In recent days, the nations of Nigeria, Botswana, Senegal, South Africa, Haiti, and Ghana summoned US diplomats to explain the remarks — which Trump denies making — and the 55-nation African Union demanded an apology.
Botswana issued a rare official response, asking the US ambassador there "to clarify" comments it condemned as "irresponsible, reprehensible, and racist."
And senior State Department officials have said more US diplomats are expected to be summoned this week.
But Tillerson, speaking at a press conference in Vancouver, said shared concerns over terrorism and the large amount of US aid flowing to the continent ensured a longstanding positive relationship.
"The US continues to be one of the most generous nations on the entire planet in terms of aid assistance, mutual defense assistance, and economic development," Tillerson said. "We have a very positive relationship with African nations, we share a number of security issues, we share a number of economic development issues, and I think those leaders know that the United States wants that relationship to continue to be strong."

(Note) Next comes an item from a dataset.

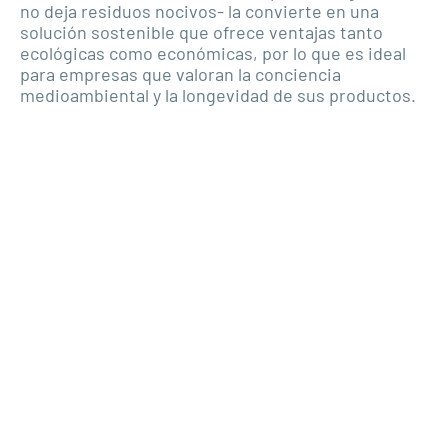
no deja residuos nocivos- la convierte en una
solución sostenible que ofrece ventajas tanto
ecológicas como económicas, por lo que es ideal
para empresas que valoran la conciencia
medioambiental y la longevidad de sus productos.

Trump reportedly said immigrants from Africa and Haiti come from "shithole countries" during a private meeting with lawmakers on Thursday. Democratic Sen. Dick Durbin, who attended the meeting, attributed the remarks to the president.
But some Republicans in attendance said they did not recall the term coming up, and others reportedly claim Trump said "shithouse."
Tillerson, when asked what he was doing to manage the public relations fiasco, mentioned a conference he hosted in November on investment, security, and governance involving African nations.
"We had a very successful hosting of a conference of African nations and the African Union at the State Department here just late last year where we explored both economic issues but explored shared security issues," he said.
"As you know, African nations, one of their greatest concerns is counterterrorism," he added.